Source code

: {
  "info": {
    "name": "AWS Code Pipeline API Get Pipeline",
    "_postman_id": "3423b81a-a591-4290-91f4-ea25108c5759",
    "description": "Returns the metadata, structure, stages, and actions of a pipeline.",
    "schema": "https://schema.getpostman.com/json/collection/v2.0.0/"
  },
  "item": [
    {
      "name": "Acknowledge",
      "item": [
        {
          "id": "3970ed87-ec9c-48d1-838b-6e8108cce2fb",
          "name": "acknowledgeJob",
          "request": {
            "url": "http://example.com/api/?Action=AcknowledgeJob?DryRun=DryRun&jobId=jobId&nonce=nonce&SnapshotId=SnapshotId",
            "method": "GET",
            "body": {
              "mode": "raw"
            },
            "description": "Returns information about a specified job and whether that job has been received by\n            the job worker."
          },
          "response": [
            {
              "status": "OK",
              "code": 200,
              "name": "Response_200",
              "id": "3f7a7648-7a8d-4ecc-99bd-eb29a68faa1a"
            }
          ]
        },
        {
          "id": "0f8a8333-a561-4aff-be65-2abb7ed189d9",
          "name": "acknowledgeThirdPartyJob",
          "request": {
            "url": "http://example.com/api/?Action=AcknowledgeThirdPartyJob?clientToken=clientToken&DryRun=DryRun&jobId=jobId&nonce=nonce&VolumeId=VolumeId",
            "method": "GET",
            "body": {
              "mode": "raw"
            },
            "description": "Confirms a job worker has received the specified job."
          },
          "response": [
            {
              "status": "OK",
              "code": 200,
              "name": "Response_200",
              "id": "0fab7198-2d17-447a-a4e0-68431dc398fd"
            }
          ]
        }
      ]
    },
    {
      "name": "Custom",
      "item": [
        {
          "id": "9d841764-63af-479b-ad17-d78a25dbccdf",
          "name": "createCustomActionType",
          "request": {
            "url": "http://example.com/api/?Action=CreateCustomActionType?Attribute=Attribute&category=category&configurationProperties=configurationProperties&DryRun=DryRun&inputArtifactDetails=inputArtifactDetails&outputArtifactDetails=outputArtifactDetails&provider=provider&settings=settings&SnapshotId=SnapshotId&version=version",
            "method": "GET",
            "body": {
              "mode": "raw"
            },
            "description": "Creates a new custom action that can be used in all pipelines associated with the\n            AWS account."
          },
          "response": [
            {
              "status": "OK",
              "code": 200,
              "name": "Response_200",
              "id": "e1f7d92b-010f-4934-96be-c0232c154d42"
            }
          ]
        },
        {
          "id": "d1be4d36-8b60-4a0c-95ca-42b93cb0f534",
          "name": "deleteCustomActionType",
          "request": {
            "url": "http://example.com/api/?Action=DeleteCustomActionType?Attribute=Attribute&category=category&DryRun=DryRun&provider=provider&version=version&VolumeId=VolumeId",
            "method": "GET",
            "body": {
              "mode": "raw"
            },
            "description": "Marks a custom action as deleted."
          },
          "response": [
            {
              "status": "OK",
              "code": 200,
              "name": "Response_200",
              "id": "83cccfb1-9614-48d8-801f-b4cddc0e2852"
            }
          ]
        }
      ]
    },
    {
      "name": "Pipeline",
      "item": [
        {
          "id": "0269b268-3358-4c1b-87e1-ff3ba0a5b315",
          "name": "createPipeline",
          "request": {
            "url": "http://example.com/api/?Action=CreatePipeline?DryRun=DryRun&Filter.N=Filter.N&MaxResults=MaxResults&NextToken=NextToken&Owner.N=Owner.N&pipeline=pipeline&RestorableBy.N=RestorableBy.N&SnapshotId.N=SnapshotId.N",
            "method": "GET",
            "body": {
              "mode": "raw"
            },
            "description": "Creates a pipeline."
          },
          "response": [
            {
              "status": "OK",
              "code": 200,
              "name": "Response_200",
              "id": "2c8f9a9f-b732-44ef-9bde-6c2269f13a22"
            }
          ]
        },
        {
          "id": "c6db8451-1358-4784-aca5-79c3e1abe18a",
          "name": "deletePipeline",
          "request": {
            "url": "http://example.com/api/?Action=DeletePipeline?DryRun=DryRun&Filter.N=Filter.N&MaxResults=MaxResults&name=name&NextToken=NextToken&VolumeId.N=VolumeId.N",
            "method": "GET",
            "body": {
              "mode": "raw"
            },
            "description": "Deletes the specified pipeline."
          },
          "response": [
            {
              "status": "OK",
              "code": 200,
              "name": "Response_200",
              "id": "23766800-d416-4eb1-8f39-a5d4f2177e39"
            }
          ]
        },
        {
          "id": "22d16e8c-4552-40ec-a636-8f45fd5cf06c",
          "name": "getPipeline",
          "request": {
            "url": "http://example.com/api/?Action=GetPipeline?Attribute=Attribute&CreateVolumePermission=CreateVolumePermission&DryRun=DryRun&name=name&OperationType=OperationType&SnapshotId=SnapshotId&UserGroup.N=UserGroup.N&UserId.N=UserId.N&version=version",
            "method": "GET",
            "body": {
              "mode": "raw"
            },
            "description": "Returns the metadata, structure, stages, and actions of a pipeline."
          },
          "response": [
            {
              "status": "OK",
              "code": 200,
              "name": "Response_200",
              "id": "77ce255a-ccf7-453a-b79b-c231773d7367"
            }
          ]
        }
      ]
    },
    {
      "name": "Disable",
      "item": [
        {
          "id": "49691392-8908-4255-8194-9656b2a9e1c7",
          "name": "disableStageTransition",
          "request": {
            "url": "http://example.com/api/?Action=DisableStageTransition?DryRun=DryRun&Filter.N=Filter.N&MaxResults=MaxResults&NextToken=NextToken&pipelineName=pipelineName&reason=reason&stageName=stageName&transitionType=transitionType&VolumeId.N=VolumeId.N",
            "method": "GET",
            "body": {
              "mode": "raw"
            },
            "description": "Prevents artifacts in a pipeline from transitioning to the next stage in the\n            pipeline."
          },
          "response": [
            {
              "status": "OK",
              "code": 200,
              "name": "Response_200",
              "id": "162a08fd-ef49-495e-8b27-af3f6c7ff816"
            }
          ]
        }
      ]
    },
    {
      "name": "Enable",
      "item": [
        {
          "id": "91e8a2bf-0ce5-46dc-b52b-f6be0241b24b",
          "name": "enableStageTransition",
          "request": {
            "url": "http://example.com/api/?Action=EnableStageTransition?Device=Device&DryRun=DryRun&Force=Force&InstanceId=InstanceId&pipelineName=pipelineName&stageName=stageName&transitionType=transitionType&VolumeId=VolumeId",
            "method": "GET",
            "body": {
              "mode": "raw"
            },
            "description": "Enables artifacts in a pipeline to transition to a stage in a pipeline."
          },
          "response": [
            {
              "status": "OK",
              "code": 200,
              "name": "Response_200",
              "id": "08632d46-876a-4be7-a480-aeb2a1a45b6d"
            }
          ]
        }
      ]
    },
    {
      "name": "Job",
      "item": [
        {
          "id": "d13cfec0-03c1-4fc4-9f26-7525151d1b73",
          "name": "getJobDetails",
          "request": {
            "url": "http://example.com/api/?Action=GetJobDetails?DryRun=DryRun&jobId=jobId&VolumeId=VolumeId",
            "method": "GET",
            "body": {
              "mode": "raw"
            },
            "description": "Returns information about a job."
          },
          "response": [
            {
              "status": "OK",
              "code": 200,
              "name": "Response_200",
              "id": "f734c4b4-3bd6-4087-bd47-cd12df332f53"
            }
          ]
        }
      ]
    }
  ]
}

########

▸ What the exercise asks
Filter the records above down to the lines that contain the string "actions", matching case exactly, and copy each one.

▸ Response box
    "description": "Returns the metadata, structure, stages, and actions of a pipeline.",
            "description": "Returns the metadata, structure, stages, and actions of a pipeline."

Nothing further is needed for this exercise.